Sometimes we tell ourselves that growth, fruitfulness, the path forward, or whatever we think of about being a good church…whatever it is, it must be dramatic. We sow hard and heavy in political issues, running hard and fast to the right or the left. Because the turning point in this study for mainline protestants is 2016, I think it’s fair to ask how a church’s relationship to politics may have impacted its fruitfulness.

It can feel like taking a stand for whatever you’re taking a stand for is absolutely the best way ahead.

But perhaps we’ve missed that the most fertile ground is a little less dramatic and a little more in the middle. More simple. More Jesus. And probably already right underneath our feet.

After all, that’s the ground where the most number of people might find their faith putting down roots.
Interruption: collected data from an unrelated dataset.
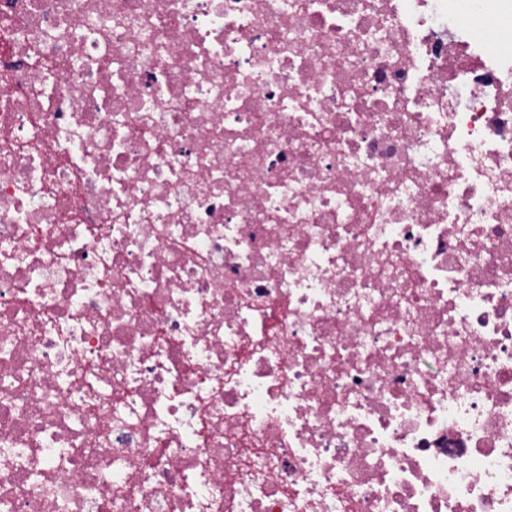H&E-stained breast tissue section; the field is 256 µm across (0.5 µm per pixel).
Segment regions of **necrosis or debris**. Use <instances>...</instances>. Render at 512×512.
<instances>
[{"mask_svg": "<svg viewBox=\"0 0 512 512\" xmlns=\"http://www.w3.org/2000/svg\"><path fill=\"white\" fill-rule=\"evenodd\" d=\"M512 0H0V512H512Z\"/></svg>", "mask_w": 512, "mask_h": 512, "instance_id": "4bbe7bcc", "label": "necrosis or debris"}]
</instances>
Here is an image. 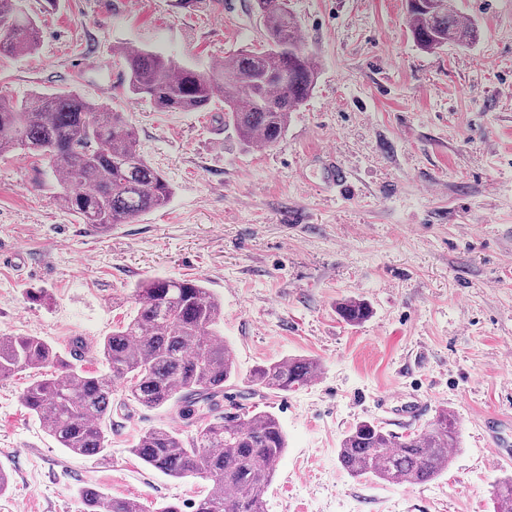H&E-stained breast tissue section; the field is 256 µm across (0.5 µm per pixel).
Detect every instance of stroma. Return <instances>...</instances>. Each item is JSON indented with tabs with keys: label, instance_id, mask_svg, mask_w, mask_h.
<instances>
[{
	"label": "stroma",
	"instance_id": "obj_1",
	"mask_svg": "<svg viewBox=\"0 0 512 512\" xmlns=\"http://www.w3.org/2000/svg\"><path fill=\"white\" fill-rule=\"evenodd\" d=\"M457 5L479 40L431 53L412 39L406 0H288L316 85L282 138L247 150L222 100L158 112L130 97L112 48L208 70L263 44L253 0H19L40 46L0 56V94L74 89L123 113L173 196L97 235L56 204L45 159L1 157L0 335L39 336L63 354L81 337L92 352L78 368L103 374L96 347L133 312L138 281L203 279L224 304L221 334L241 373L220 411L272 412L287 435L266 512H494L497 483L512 477V465L487 467L483 426L512 414V0ZM323 151L347 170L348 192L324 184ZM349 298L370 305L367 321L339 316ZM288 356L318 360L314 382L248 394L255 365ZM32 377L0 380V512H80L85 486L152 507L209 490L131 452L148 429L187 439L195 421L116 403L108 460L73 455L23 405ZM396 393L427 403L408 431L443 408L457 419L447 472L423 485L356 478L337 458L360 421L407 431L379 405Z\"/></svg>",
	"mask_w": 512,
	"mask_h": 512
}]
</instances>
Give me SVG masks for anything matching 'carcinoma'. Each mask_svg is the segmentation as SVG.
<instances>
[{
  "label": "carcinoma",
  "instance_id": "1",
  "mask_svg": "<svg viewBox=\"0 0 512 512\" xmlns=\"http://www.w3.org/2000/svg\"><path fill=\"white\" fill-rule=\"evenodd\" d=\"M261 2L266 47L226 56L207 71L144 47H113L128 73L126 93L158 112H201L220 96L224 122L245 148L276 143L315 88L317 67L301 48L297 20L283 0ZM407 10L412 37L425 51L478 40V30L460 21L456 0H407ZM39 42L35 20L18 12L17 0H0V55L30 54ZM18 150L49 161L60 187L56 202L85 224H131L167 205L172 195L167 180L140 153L136 131L123 114L78 91L21 101L0 95V156ZM133 296L130 320L100 343L107 374L76 370L40 336H0V379L22 370H58L32 381L22 401L60 447L74 454L108 452L103 425L119 395L190 418L199 403L215 411L224 385L239 376L234 351L220 334L224 306L205 281L152 277L138 282ZM338 313L356 325L371 309L348 299ZM317 369L314 360L301 357L260 364L246 378L248 394L295 391ZM458 438L457 422L446 409L417 435L397 436L361 421L342 439L338 459L354 476L424 484L448 470ZM285 448L275 415L226 413L188 440L170 428H152L139 436L132 453L168 477L210 480L211 490L191 503L192 512H264L263 499ZM78 497L81 512H146L138 499L110 497L92 487L81 488ZM495 500V512H512L511 477L499 483Z\"/></svg>",
  "mask_w": 512,
  "mask_h": 512
}]
</instances>
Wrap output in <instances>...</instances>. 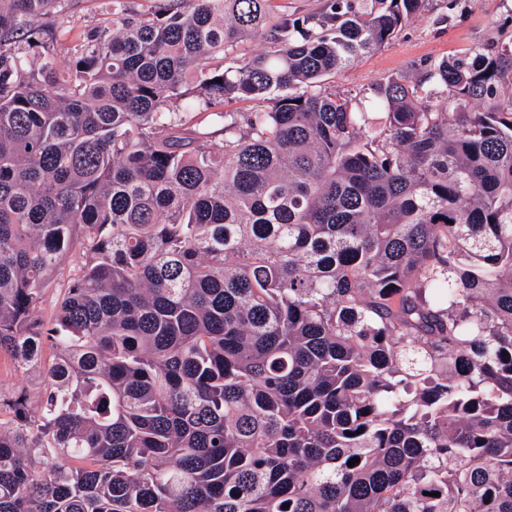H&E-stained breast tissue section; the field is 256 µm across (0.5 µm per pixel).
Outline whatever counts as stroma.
<instances>
[{
    "mask_svg": "<svg viewBox=\"0 0 512 512\" xmlns=\"http://www.w3.org/2000/svg\"><path fill=\"white\" fill-rule=\"evenodd\" d=\"M495 41H512V0H427L421 14L389 43L332 79L337 89L368 96L391 76L418 74L430 61Z\"/></svg>",
    "mask_w": 512,
    "mask_h": 512,
    "instance_id": "35a3bbf8",
    "label": "stroma"
}]
</instances>
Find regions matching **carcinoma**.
<instances>
[{
	"label": "carcinoma",
	"instance_id": "obj_1",
	"mask_svg": "<svg viewBox=\"0 0 512 512\" xmlns=\"http://www.w3.org/2000/svg\"><path fill=\"white\" fill-rule=\"evenodd\" d=\"M124 2L0 0V512H512V42L372 124L424 0ZM109 10L103 0H70V12L73 28L64 36V40H74L82 31L98 25L104 18L105 11ZM324 5V0H273L271 17L277 21L281 17H298L317 15ZM71 269L67 263H64L51 277L38 312L39 318L46 324L52 323L54 320L58 302L64 293ZM40 378L37 374H23L15 371L13 363L6 356H0V385L4 390H9L17 386H23L30 394L33 405L38 399L40 392Z\"/></svg>",
	"mask_w": 512,
	"mask_h": 512
}]
</instances>
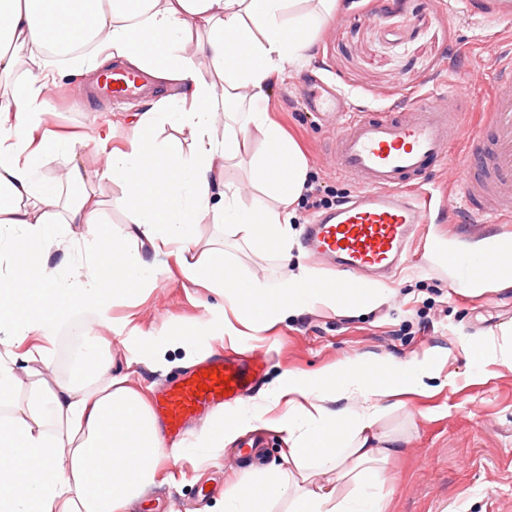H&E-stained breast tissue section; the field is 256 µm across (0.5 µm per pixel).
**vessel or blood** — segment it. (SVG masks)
I'll return each instance as SVG.
<instances>
[{"instance_id": "vessel-or-blood-1", "label": "vessel or blood", "mask_w": 512, "mask_h": 512, "mask_svg": "<svg viewBox=\"0 0 512 512\" xmlns=\"http://www.w3.org/2000/svg\"><path fill=\"white\" fill-rule=\"evenodd\" d=\"M100 92L121 103L152 91L148 76L113 71ZM460 110L441 109L420 99L407 114L364 111L337 131L336 164L360 185L340 206L321 212L307 224L304 246L333 261L341 276L336 285L355 288L369 278L392 277L405 263L421 224L427 223L433 194L425 181L458 141L466 143L472 168L460 201H444L448 214H485L495 223L512 222V95L493 97L460 93ZM480 112L492 135L468 133L459 111ZM501 254L484 264L487 279H512V237L501 236ZM262 357L248 360L217 354L167 385L155 400L161 429L171 440L183 438L193 419L224 404L242 402L258 390ZM229 378L217 384L216 375Z\"/></svg>"}]
</instances>
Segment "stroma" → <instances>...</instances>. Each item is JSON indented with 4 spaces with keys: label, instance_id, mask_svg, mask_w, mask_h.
Listing matches in <instances>:
<instances>
[{
    "label": "stroma",
    "instance_id": "35a3bbf8",
    "mask_svg": "<svg viewBox=\"0 0 512 512\" xmlns=\"http://www.w3.org/2000/svg\"><path fill=\"white\" fill-rule=\"evenodd\" d=\"M341 6L319 30L309 65L291 67L275 77L260 108L271 112L300 143L310 174L330 195L349 196L357 186L336 170L331 143L349 115L370 109L406 111L417 95L438 106L452 104L455 90L489 94L501 57L512 54V19L492 15L494 0H474V12L461 10L458 0H340ZM56 75L50 84L48 110L53 129L83 142L89 168L100 163L98 126L112 122L124 129L127 116L148 109V99L117 105L92 95L93 75L60 62L50 63ZM316 81L324 93H339L341 104L331 112L310 109L301 94L305 80ZM512 235L511 224L474 219L473 228L432 215L413 246V255L389 281V294L363 313L328 310L286 318L260 339L248 341L242 354L271 348L262 376L269 393L283 372L318 371L345 357L374 353L405 359L435 349L447 353L441 368L446 386L432 395H412L402 407L386 412L381 432L397 437L398 454L385 466L387 512H512V370L487 365L474 381L469 355L480 338L512 323V283L472 296L452 287L435 254L454 247L471 250L490 234ZM202 242L223 246L241 270L278 283L299 267L332 276L336 270L313 257L301 244L290 256L271 250L238 248L224 226L201 224ZM165 273L155 288L136 302L113 305L116 320L133 319L141 330L169 324L186 330L219 307L224 297L183 280L175 256L162 258ZM60 343L40 345L29 337L11 346L21 367L18 397H25L31 372L47 382L60 377ZM102 349L112 361L114 376L153 399L167 379L221 352L220 344L201 341L189 348L167 345L162 358L131 360L119 339H105ZM259 459L246 462L237 444L203 452L163 469L152 496L133 501L129 512H224V493L247 470L267 472L285 467L287 442L273 429L257 433Z\"/></svg>",
    "mask_w": 512,
    "mask_h": 512
}]
</instances>
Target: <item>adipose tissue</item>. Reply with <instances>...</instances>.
I'll return each mask as SVG.
<instances>
[{"instance_id":"adipose-tissue-1","label":"adipose tissue","mask_w":512,"mask_h":512,"mask_svg":"<svg viewBox=\"0 0 512 512\" xmlns=\"http://www.w3.org/2000/svg\"><path fill=\"white\" fill-rule=\"evenodd\" d=\"M0 0V345L31 336L53 342L60 326L86 312L122 337L133 355L145 347L206 336L231 345L288 316L328 309L340 314L382 303L385 286L365 283L344 292L307 269L277 284L240 271L214 250L197 256L199 224L229 228L258 248L290 251L291 223L309 177L307 160L270 113L258 108L269 81L307 64L319 24L338 0ZM91 73L122 59L160 84L184 88L180 100L162 96L136 114L124 147H112V127L98 136L106 153L88 170L82 144L43 127L50 77L48 45L80 42ZM209 71H202V64ZM171 136L160 138L163 128ZM262 149L250 154L252 137ZM61 155L53 178L41 169ZM247 164L253 188L243 197L224 169ZM119 188L113 206L129 221L112 230L100 218L98 190ZM78 236L85 268L61 278L48 268L49 248ZM145 240L149 251L135 249ZM175 249L184 280L224 295L197 328L142 332L116 322L117 299L132 300L156 285L159 262ZM475 369L512 368V326L472 349ZM445 354L430 350L405 360L349 356L311 373L284 372L260 400L224 410L197 443L166 448L145 398L113 376L105 355L67 379H35L25 402L15 398L16 375L0 355V512H128L156 481L162 464H178L201 448H219L271 425L285 433L286 468L243 474L226 494L225 512H269L287 497V512H386L379 489L396 455L375 430L383 405L427 394Z\"/></svg>"}]
</instances>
And that’s the kind of church that has a chance to reflect the kingdom of heaven, which I believe will include democrats and republicans and Lutherans and Baptists and young and old and, I hope, Methodists.

A fruitful church is best defined by the nature of fruit itself: is it healthy? Does it taste good? And does it contain within itself the seeds of its own multiplication? Does the good news people encounter in your church make a difference in their lives and in their community? Is it a gospel they want to share?

And I think those things are still found best in simple obedience: to love first, and love well. To love our neighbors, which we cannot do unless we know them. To believe in Jesus, who tells stories of farmers who sow everywhere.

And to believe the most fertile ground might be right underneath our feet.